DOCUMENT EXTRACT:
[BEGIN]

Interkarma / daggerfall-unity

Open source recreation of Daggerfall in the Unity engine
http://www.dfworkshop.net
MIT License
2.7k stars 327 forks source link

Added "ActiveGameObjectDatabase" to replace FindObjectsOfType #2605

Closed KABoissonneault closed 5 months ago

KABoissonneault commented 6 months ago

Intro

My solution for https://github.com/Interkarma/daggerfall-unity/issues/2355 crashes.

I have personally observed some users struggling with DFU crashes multiple times a day. The callstacks are almost always somewhere in the middle of a specific Unity function: FindObjectsOfType. DFU uses these in many places, often on every frame, for each object in the scene (see EnemySenses).

From the Unity docs: https://docs.unity3d.com/ScriptReference/Object.FindObjectsOfType.html

Note: This function is very slow. It is not recommended to use this function every frame. In most cases you can use the singleton pattern instead.

And this is precisely what this changelist does.

I have personally never reproduced these crashes. They seem to require extensive gameplay sessions on a very specific mod setup. Avoiding calls to FindObjectsOfType should for sure avoid crashes in that function - we'll see if it doesn't end up crashing somewhere else.

One thing is for sure, the performance should be better no matter what. Doing a lookup on a limited list of objects should always be faster than doing a lookup on the entire scene.

The Database

ActiveGameObjectDatabase is the namespace where we store the GameObject caches for DFU objects. I have created a new utility class, GameObjectCache, which is designed with specific performance characteristics and safety concerns. I have made this class public, since mods might want to reuse it for similar lookups on their own objects (see the Mods section below).

GameObjectCache

I don't actually suspect that the crashes we've been seeing are caused by multiple threads touching the scene at the same time. DFU does use parallel threads for jobs in the terrain system, for example, and while Unity does not actually support creating GameObjects from such parallel jobs, I have seen mods like Interesting Eroded Terrains try to do GameObject lookups from terrain jobs. Therefore, I decided to be safe and find the minimal overhead solution to make such lookups safe for any code.

GameObjectCache has two data members: a List<WeakReference<GameObject>>, and a ReaderWriterLockSlim.

For the List part, the WeakReference is there to ensure that 1) the cache does not keep objects alive for longer than necessary 2) we can safely detect destroyed objects long after Unity has cleaned them. I suspect this is not actually necessary for Unity GameObjects, maybe I went overkill on this aspect, but I don't think the cost has been an issue so far.

For the Lock part, here's the C# documentation: https://learn.microsoft.com/en-us/dotnet/api/system.threading.readerwriterlockslim.

The Cache is used in two ways: multiple systems do frequent reads to the cache, and a few system do infrequent additions to the cache. A "Reader Writer Lock" allows multiple readers to read at the same time without blocking each other, while a single writer can still claim exclusive ownership for actual modifications. This means that while we're not spawning objects, the cache has no interference. The RWLockSlim also has an "upgradable" lock feature, which I somewhat used for reading whether an object was already there before committing to the write. I still kept this check only in Editor, we shouldn't have this in real code.

[END]

(Dataset items)
[BEGIN]

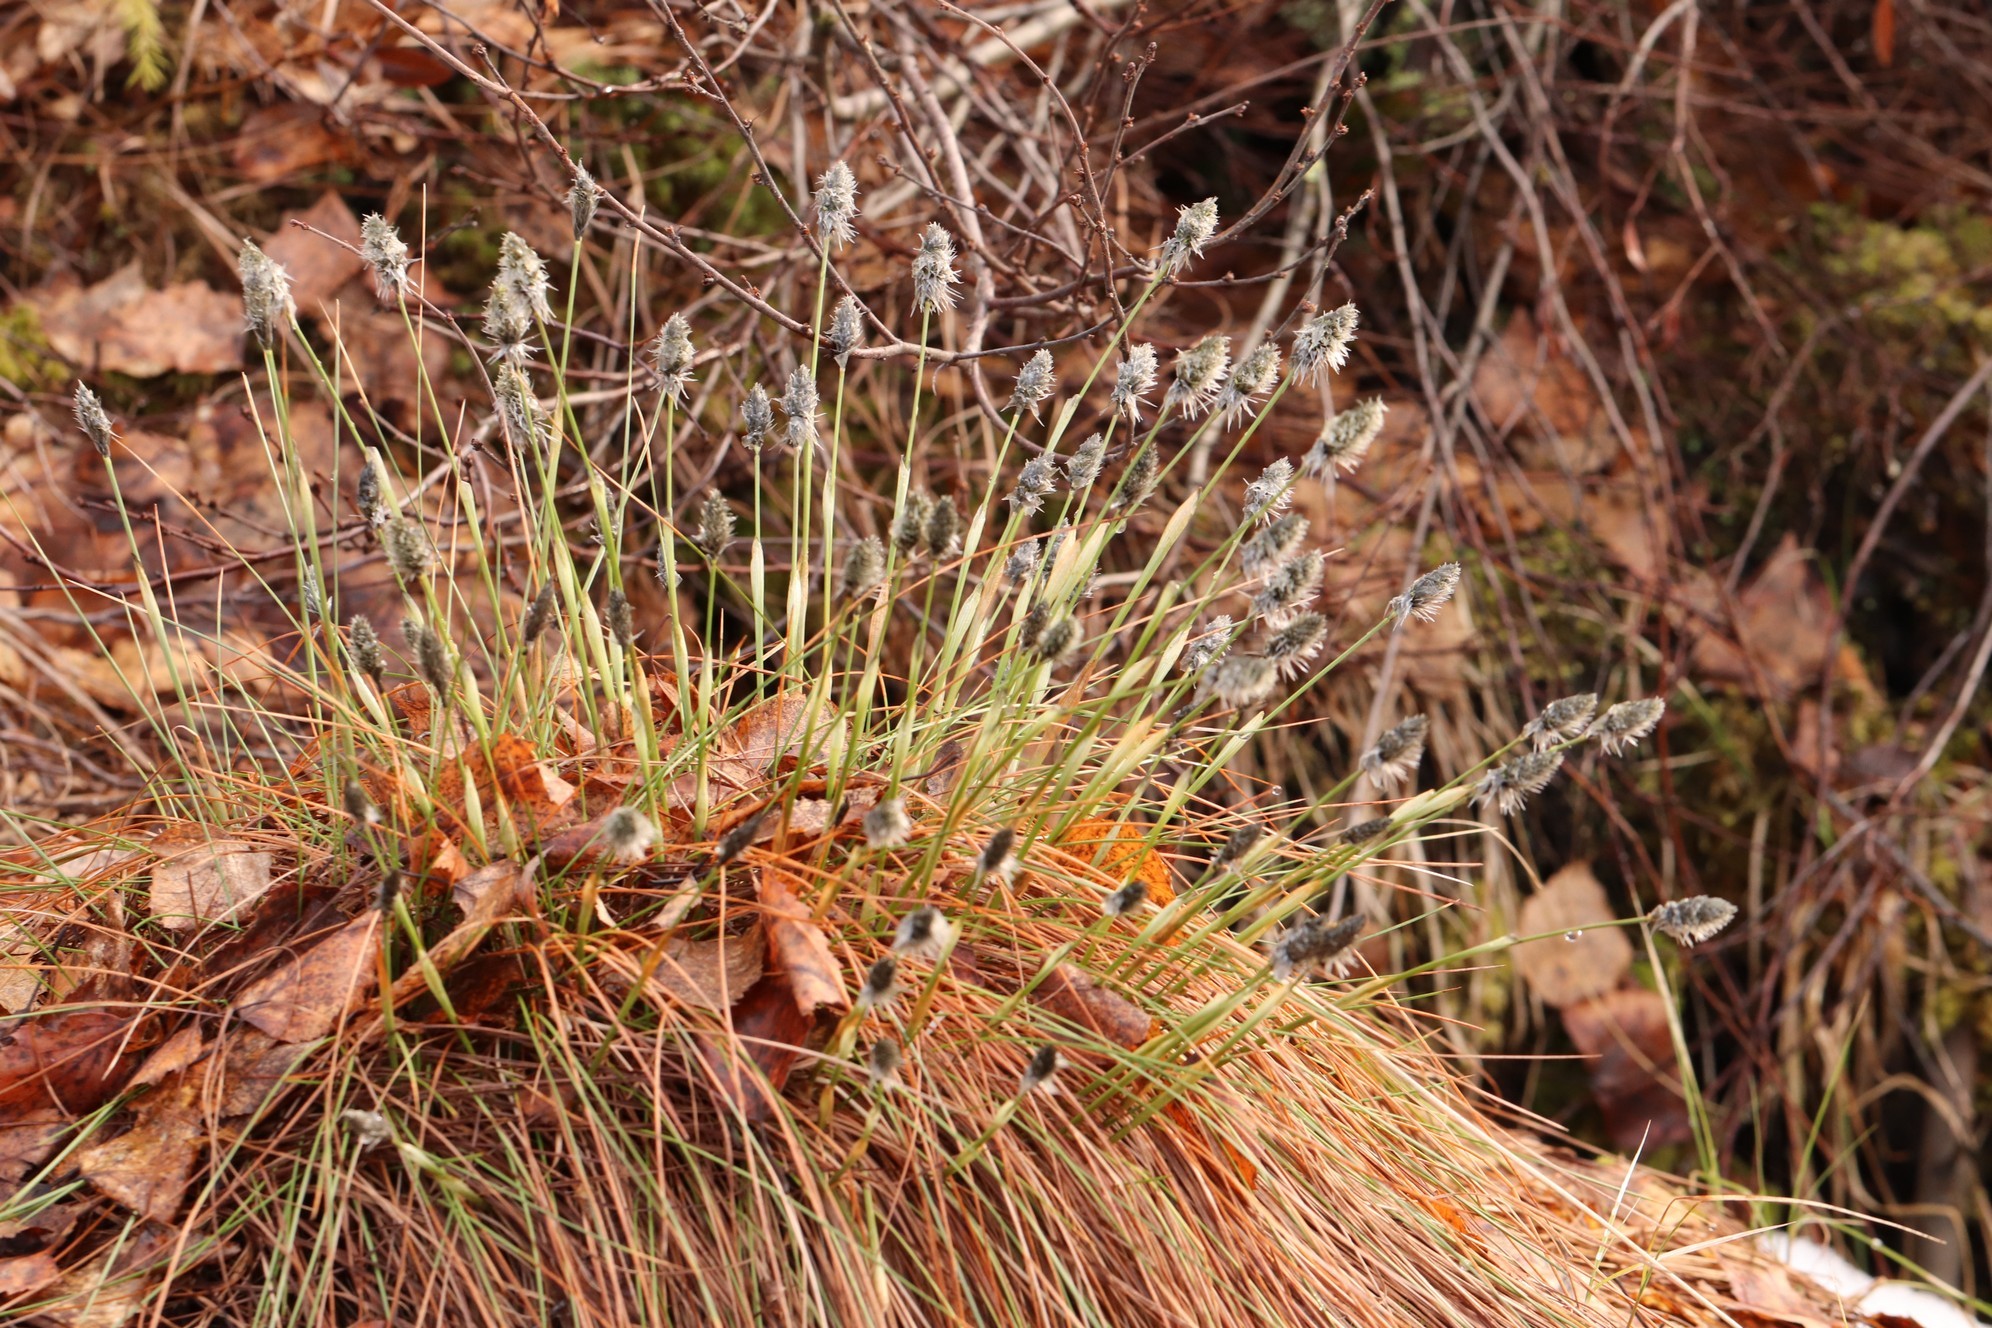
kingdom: Plantae
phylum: Tracheophyta
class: Liliopsida
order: Poales
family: Cyperaceae
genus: Eriophorum
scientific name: Eriophorum vaginatum
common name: Hare's-tail cottongrass
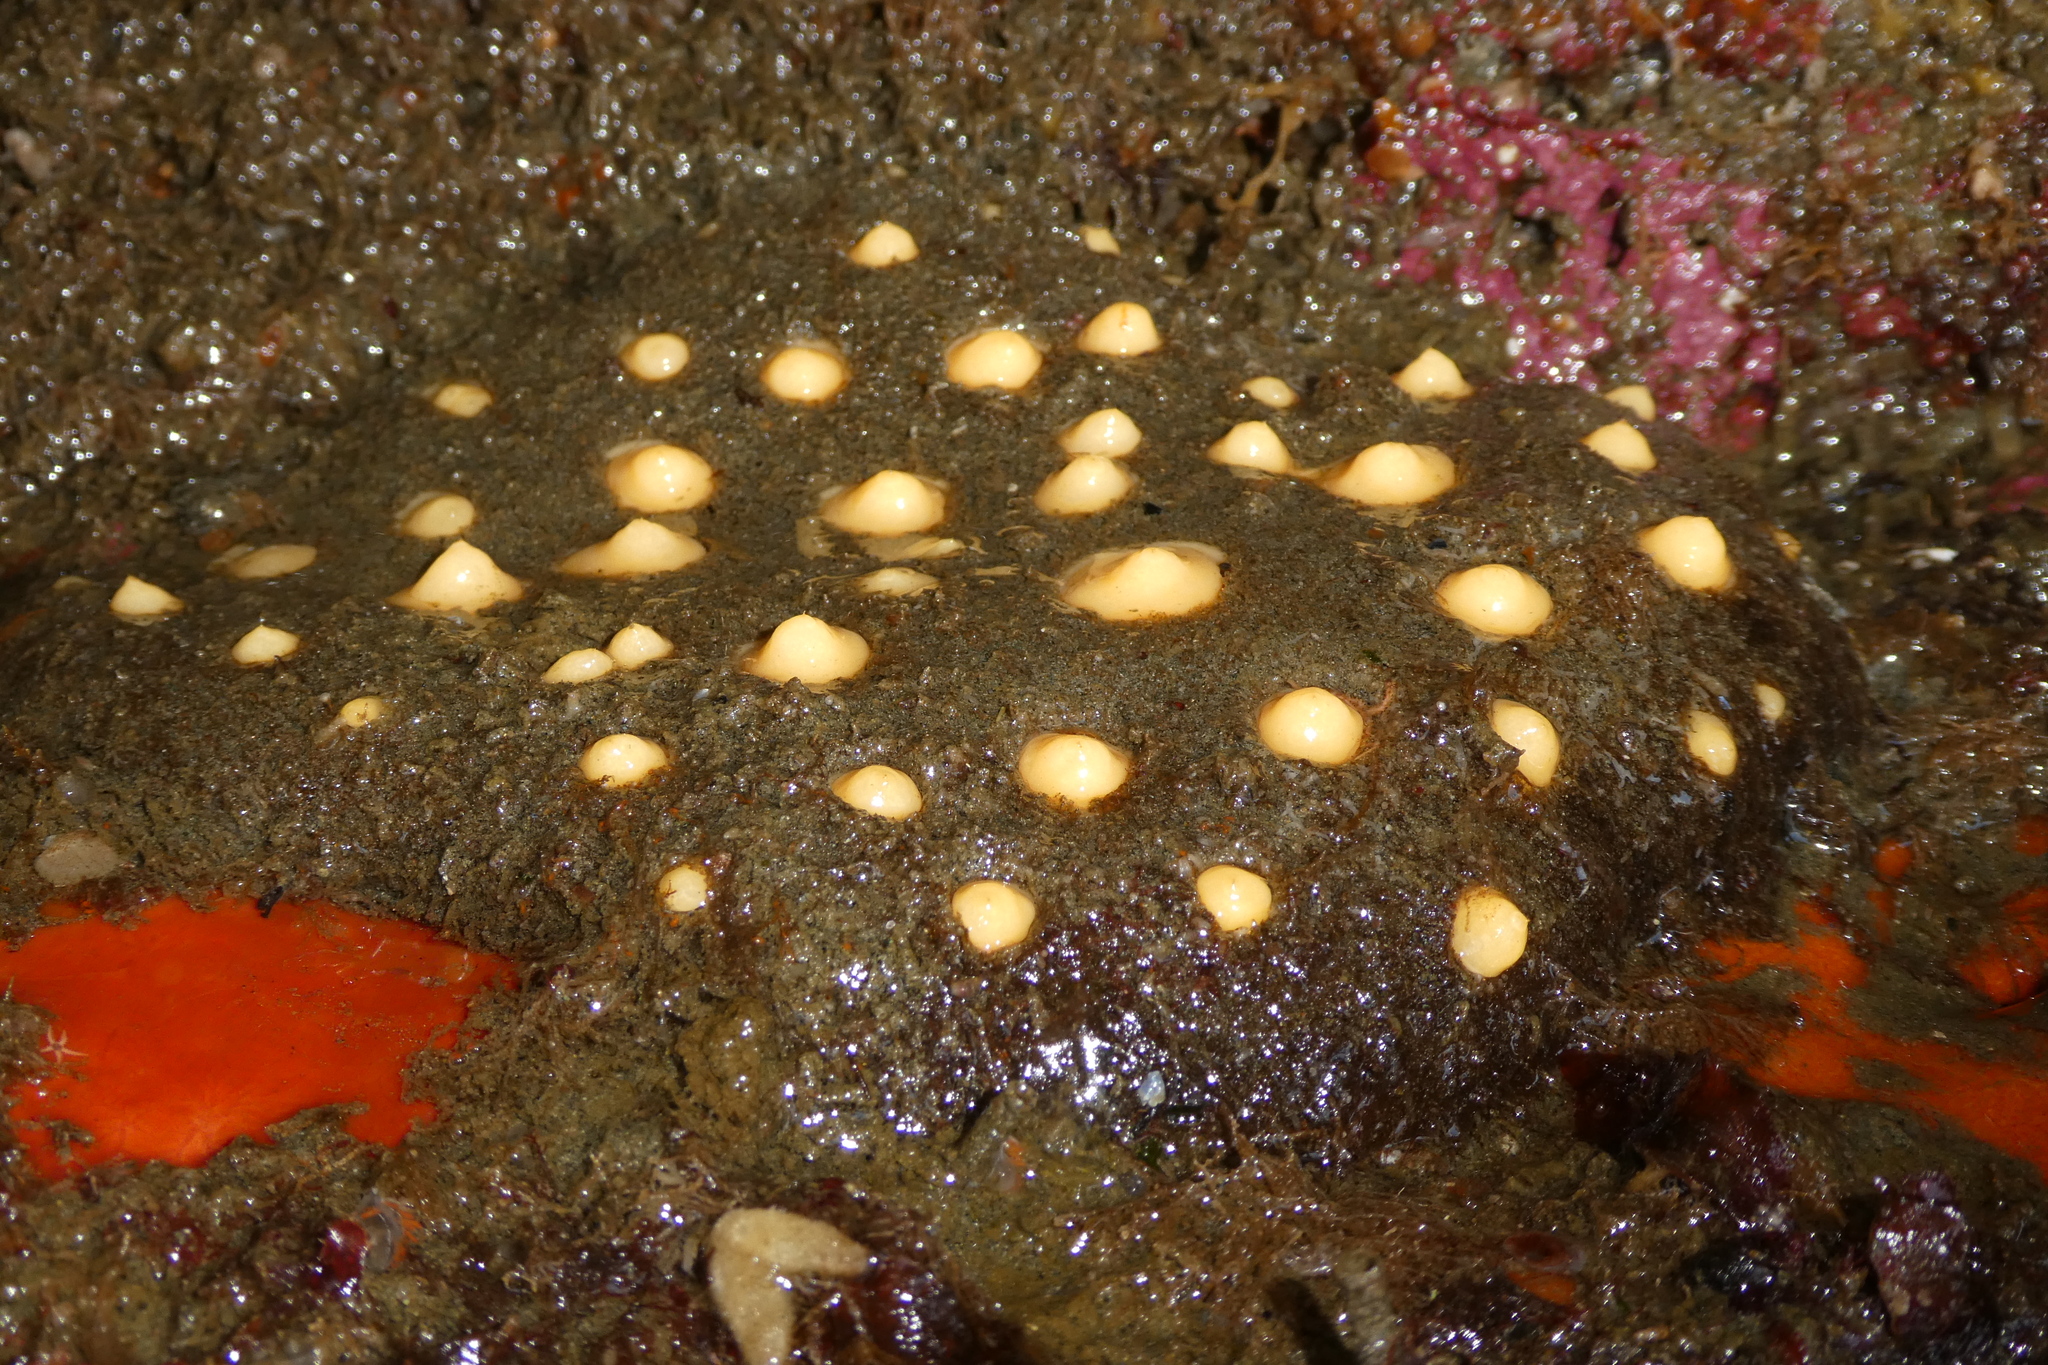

[END]

WHAT IS EXPECTED:
Answer these questions about the pull request on replacing FindObjectsOfType:
(a) Which Unity function do the crash callstacks almost always point to?
(b) What two data members does GameObjectCache have?
(c) Which mod is named as trying to do GameObject lookups from terrain jobs?

TASK SOLUTION:
(a) FindObjectsOfType.
(b) A List<WeakReference<GameObject>> and a ReaderWriterLockSlim.
(c) Interesting Eroded Terrains.